As you can imagine, selling private data is not always easy
The market is much more competitive than when you sell to a public company. But there is an advantage. You have more room for negotiating. In other words, your next company will be bought or partnered with for the data you are selling or using. And if you can change the process, you can charge more for the data. In my experience, the best and most profitable deals happen when you ask for data and say ‘yes,’ instead of just accepting the first data you buy.
Learn what data-driven entails
Data is no longer the by-product of the behavior of a corporation. It is now actively sought and analyzed by the thousands of artificial intelligence systems sifting through it. This data is the foundation of wealth creation. The supply of data has never been more generous. While some data can be captured, stored and used, the sheer volume of information being generated is truly staggering.
Hence, we see the emergence of disruptive start-ups and an appetite for companies with the data revolution at the core of their business strategy. Several examples of start-ups are utilizing big data and AI for radical and radicalizing personal and social change. They are using the information to disrupt existing power structures and social norms.
One example is the FinTech start-ups that developed a web application that allowed female customers to report instances of harassment and discrimination against them while shopping online.
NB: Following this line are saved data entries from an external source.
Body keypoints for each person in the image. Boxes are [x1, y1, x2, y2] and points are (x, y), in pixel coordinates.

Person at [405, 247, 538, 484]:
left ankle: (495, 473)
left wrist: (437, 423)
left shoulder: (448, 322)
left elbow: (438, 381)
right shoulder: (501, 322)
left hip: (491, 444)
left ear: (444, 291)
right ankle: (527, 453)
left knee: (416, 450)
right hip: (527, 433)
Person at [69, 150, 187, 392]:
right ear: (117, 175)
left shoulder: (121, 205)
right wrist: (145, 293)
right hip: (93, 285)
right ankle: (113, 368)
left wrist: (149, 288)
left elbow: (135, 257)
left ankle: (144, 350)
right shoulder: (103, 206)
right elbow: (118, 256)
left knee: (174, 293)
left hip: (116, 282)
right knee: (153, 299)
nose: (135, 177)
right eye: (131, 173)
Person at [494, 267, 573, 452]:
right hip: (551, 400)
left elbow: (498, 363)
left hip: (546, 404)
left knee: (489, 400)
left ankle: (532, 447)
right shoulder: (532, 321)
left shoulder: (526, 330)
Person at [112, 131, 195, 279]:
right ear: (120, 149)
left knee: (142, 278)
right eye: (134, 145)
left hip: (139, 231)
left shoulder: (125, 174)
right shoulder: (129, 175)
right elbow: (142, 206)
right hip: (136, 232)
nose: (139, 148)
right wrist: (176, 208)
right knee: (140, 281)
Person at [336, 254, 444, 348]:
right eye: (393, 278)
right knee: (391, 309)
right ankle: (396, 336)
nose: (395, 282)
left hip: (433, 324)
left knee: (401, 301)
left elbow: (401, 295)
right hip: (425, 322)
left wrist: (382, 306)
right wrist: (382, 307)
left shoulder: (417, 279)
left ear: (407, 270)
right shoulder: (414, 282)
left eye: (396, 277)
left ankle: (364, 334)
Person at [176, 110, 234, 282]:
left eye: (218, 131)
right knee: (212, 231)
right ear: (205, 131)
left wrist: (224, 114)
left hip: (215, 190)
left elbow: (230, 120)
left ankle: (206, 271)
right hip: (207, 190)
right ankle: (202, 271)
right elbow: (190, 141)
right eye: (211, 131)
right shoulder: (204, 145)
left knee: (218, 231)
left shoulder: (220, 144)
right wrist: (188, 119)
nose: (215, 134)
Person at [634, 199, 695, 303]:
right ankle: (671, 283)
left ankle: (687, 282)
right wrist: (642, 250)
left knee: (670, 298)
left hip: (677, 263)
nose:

The social media platforms utilize the information it collects from user interactions, allowing them to track and monitor behaviors, traits, and users’ patterns to better market to them.
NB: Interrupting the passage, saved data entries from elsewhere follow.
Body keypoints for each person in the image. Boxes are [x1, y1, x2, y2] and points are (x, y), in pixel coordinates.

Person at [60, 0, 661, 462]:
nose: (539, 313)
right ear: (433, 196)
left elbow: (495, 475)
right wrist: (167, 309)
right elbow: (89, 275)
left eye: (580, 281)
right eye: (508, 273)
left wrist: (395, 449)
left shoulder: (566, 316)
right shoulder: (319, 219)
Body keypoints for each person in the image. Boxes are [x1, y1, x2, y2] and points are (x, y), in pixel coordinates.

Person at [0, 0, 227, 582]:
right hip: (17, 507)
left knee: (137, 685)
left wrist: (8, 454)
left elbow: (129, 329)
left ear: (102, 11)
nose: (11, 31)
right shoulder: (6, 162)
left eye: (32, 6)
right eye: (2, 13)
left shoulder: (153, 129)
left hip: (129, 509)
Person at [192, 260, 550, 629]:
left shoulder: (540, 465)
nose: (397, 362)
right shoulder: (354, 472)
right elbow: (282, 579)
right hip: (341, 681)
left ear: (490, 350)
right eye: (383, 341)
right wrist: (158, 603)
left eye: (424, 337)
Perhaps the most relevant is the start-up that created a chatbot that could answer users’ questions from a conversational perspective using its technology to turn each interaction into a performance. The potential of big data is being realized across a multitude of sectors — from retail and education to healthcare and finance.
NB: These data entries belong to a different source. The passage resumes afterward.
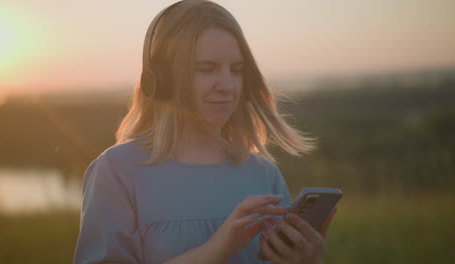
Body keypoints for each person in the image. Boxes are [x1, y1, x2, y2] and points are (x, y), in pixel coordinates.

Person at [73, 0, 337, 263]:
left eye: (236, 70)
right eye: (207, 69)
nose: (228, 85)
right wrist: (217, 248)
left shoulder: (265, 176)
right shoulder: (117, 172)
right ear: (162, 80)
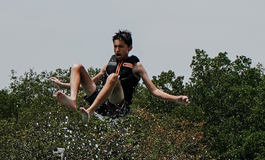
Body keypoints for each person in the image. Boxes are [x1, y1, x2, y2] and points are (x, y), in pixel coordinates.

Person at [50, 30, 189, 120]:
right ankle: (72, 100)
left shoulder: (136, 66)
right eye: (115, 46)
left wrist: (176, 98)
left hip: (118, 107)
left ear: (129, 48)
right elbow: (93, 82)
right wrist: (63, 85)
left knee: (113, 78)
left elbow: (154, 90)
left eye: (121, 47)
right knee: (77, 67)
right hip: (102, 101)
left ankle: (90, 111)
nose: (117, 50)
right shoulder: (110, 63)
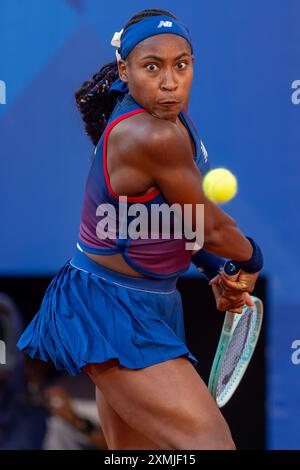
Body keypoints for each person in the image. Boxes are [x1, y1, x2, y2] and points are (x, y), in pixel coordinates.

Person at [17, 8, 263, 450]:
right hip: (109, 310)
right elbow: (209, 225)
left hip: (149, 302)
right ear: (124, 70)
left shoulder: (171, 121)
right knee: (212, 444)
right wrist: (248, 259)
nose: (170, 82)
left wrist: (212, 270)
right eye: (152, 67)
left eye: (180, 65)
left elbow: (171, 218)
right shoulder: (151, 135)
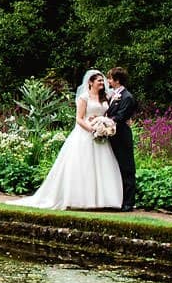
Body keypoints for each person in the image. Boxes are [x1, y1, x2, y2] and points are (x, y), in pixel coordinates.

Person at [17, 70, 124, 210]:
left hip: (101, 136)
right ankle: (81, 200)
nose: (102, 83)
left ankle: (102, 201)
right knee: (83, 167)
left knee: (102, 167)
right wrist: (92, 129)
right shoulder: (84, 97)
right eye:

How to embed data in every aspect of the business?
A marketer is always walking the line between making sure the company is doing well and ensuring it doesn’t accidentally damage customer relations. That’s where embeddable data comes in. Businesses such as Facebook, Groupon, and LinkedIn have embedded data at every turn, but how do you embed data in a specific industry and when?
When embedding data, you’re embedding the most essential data points for a given industry and providing the whole industry with a single platform to access, use, and benefit from.
Businesses have several challenges when it comes to keeping tabs on their data and embedding it into the environment in which it works. The biggest, by far, is an immediate danger to business reputation: privacy. Companies like Amazon and Google give out a massive amount of information without offering a very useful service in return.
Companies have no way of knowing that the information they’ve given the retailer is not being used for nefarious means and sold to another party. The consequence of this practice is that businesses are very worried about privacy — but that privacy is also the best way to guarantee that customers have no reason to be suspicious.
Similarly, the problem with data gathering, analysis, and visualization is that data is used in isolation. What’s the value of understanding another industry when the marketing insights are not helpful? If data is not available, then visualization alone won’t offer any insight and might be incredibly misleading to the audience.
For companies looking to embed data throughout the entire industry, embeddable data is a solution to several of the aforementioned challenges. It can help businesses in a variety of sectors quickly understand the complexities of the market and find valuable insights.